One of the Iron Mask brought in the cans. Unscrewing the caps, the leader of the Iron Masks poured the petrol all over the large pile of rubbish. Then he made for himself a torch, and set fire to this. “Reckon I have no conscience where you’re concerned,” he said to the Mexican. “If yeh want to frizzle keep silent. If yeh want to live, tell me where the cash is.” He reached forward, and slowly the blazing torch sank towards the pile of petrol-soaked rubbish.
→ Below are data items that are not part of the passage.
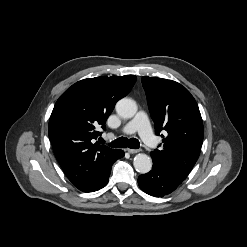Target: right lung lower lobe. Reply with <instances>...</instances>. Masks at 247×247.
Here are the masks:
<instances>
[{
    "label": "right lung lower lobe",
    "instance_id": "right-lung-lower-lobe-1",
    "mask_svg": "<svg viewBox=\"0 0 247 247\" xmlns=\"http://www.w3.org/2000/svg\"><path fill=\"white\" fill-rule=\"evenodd\" d=\"M123 156H124V152L122 150H118L117 154L115 155V160H117ZM110 170H111V168H110ZM110 170L107 173V175L104 177V179L95 188L91 189L88 192L97 191V190L101 189L102 187H104L108 183V178L110 176Z\"/></svg>",
    "mask_w": 247,
    "mask_h": 247
}]
</instances>
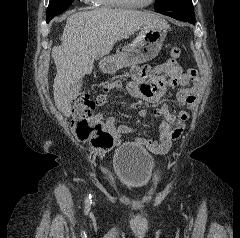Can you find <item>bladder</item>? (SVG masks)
<instances>
[{"label":"bladder","instance_id":"1","mask_svg":"<svg viewBox=\"0 0 240 238\" xmlns=\"http://www.w3.org/2000/svg\"><path fill=\"white\" fill-rule=\"evenodd\" d=\"M112 168L118 183L136 192L149 185L155 162L144 147L128 142L121 144L115 150Z\"/></svg>","mask_w":240,"mask_h":238}]
</instances>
The sight broke Don Silva’s nerve. “Stop!” he shrieked. “Stop! I will tell you anything. Take that torch away.” The leader of the Iron masks lifted the torch. “Talk,” he said. Don Silva talked. His money was contained in an iron chest which was hidden under the floor of his bedroom. “See if he’s lying,” growled Iron Mask. Two of the band departed. They were away about ten minutes. When they returned, they carried large money bags. “Good,” said the leader of the Iron masks. “Cut down Silva and take him outside the hacienda. Take all his servants, too.” When the hacienda had been cleared, Iron mask tossed his now smouldering torch into the heap of rubbish. Instantly a terrific flame licked the ceiling. The leader of the Iron Masks raced out into the open. Don Silva and his servants were seated just outside the stockade wall. “I’ve made you a bonfire to keep you amused until dawn,” said Iron mask. “The light will be seen for miles. It will attract plenty of people who no doubt will be kind enough to untie you. But I warn you, Don Silva, that as a cattle thief you’re finished. If ever you come north of the border again we shall make another bonfire, but if we do, we shall see to it that you stand in the very centre of it. You have had your chance—and the Iron Masks don’t say that twice.”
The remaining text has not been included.